*** RECORD EXCERPTS ***

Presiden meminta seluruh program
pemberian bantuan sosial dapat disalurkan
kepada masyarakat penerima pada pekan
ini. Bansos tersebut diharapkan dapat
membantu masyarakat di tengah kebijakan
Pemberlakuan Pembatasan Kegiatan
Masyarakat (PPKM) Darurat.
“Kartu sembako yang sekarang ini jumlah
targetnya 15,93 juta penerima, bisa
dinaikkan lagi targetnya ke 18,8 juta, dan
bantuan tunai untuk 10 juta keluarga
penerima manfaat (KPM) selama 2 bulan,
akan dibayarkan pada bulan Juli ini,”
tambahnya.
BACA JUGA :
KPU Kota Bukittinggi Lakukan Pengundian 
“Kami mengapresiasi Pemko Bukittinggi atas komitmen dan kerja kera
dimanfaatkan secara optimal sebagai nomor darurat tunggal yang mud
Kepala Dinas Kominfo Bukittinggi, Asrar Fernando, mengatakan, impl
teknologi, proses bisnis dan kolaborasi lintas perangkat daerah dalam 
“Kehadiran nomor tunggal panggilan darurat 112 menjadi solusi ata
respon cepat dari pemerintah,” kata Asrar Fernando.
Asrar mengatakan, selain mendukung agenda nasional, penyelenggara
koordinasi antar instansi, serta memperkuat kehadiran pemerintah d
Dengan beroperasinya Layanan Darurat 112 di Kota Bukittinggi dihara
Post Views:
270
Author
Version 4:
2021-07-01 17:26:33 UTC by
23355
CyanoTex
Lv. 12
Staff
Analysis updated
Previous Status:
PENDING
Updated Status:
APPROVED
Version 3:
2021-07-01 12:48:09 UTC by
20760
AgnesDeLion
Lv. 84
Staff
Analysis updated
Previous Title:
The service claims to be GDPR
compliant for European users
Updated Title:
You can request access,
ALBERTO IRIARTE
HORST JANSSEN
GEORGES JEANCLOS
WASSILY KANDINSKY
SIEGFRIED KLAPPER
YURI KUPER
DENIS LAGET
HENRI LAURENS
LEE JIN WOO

*** End of RECORD EXCERPTS ***

▶ **WHAT THE TASK REQUIRES**
Reproduce the text of every row above verbatim, preserving each line as it appears.

▶ **REPLY TO THE TASK**
Presiden meminta seluruh program
pemberian bantuan sosial dapat disalurkan
kepada masyarakat penerima pada pekan
ini. Bansos tersebut diharapkan dapat
membantu masyarakat di tengah kebijakan
Pemberlakuan Pembatasan Kegiatan
Masyarakat (PPKM) Darurat.
“Kartu sembako yang sekarang ini jumlah
targetnya 15,93 juta penerima, bisa
dinaikkan lagi targetnya ke 18,8 juta, dan
bantuan tunai untuk 10 juta keluarga
penerima manfaat (KPM) selama 2 bulan,
akan dibayarkan pada bulan Juli ini,”
tambahnya.
BACA JUGA :
KPU Kota Bukittinggi Lakukan Pengundian 
“Kami mengapresiasi Pemko Bukittinggi atas komitmen dan kerja kera
dimanfaatkan secara optimal sebagai nomor darurat tunggal yang mud
Kepala Dinas Kominfo Bukittinggi, Asrar Fernando, mengatakan, impl
teknologi, proses bisnis dan kolaborasi lintas perangkat daerah dalam 
“Kehadiran nomor tunggal panggilan darurat 112 menjadi solusi ata
respon cepat dari pemerintah,” kata Asrar Fernando.
Asrar mengatakan, selain mendukung agenda nasional, penyelenggara
koordinasi antar instansi, serta memperkuat kehadiran pemerintah d
Dengan beroperasinya Layanan Darurat 112 di Kota Bukittinggi dihara
Post Views:
270
Author
Version 4:
2021-07-01 17:26:33 UTC by
23355
CyanoTex
Lv. 12
Staff
Analysis updated
Previous Status:
PENDING
Updated Status:
APPROVED
Version 3:
2021-07-01 12:48:09 UTC by
20760
AgnesDeLion
Lv. 84
Staff
Analysis updated
Previous Title:
The service claims to be GDPR
compliant for European users
Updated Title:
You can request access,
ALBERTO IRIARTE
HORST JANSSEN
GEORGES JEANCLOS
WASSILY KANDINSKY
SIEGFRIED KLAPPER
YURI KUPER
DENIS LAGET
HENRI LAURENS
LEE JIN WOO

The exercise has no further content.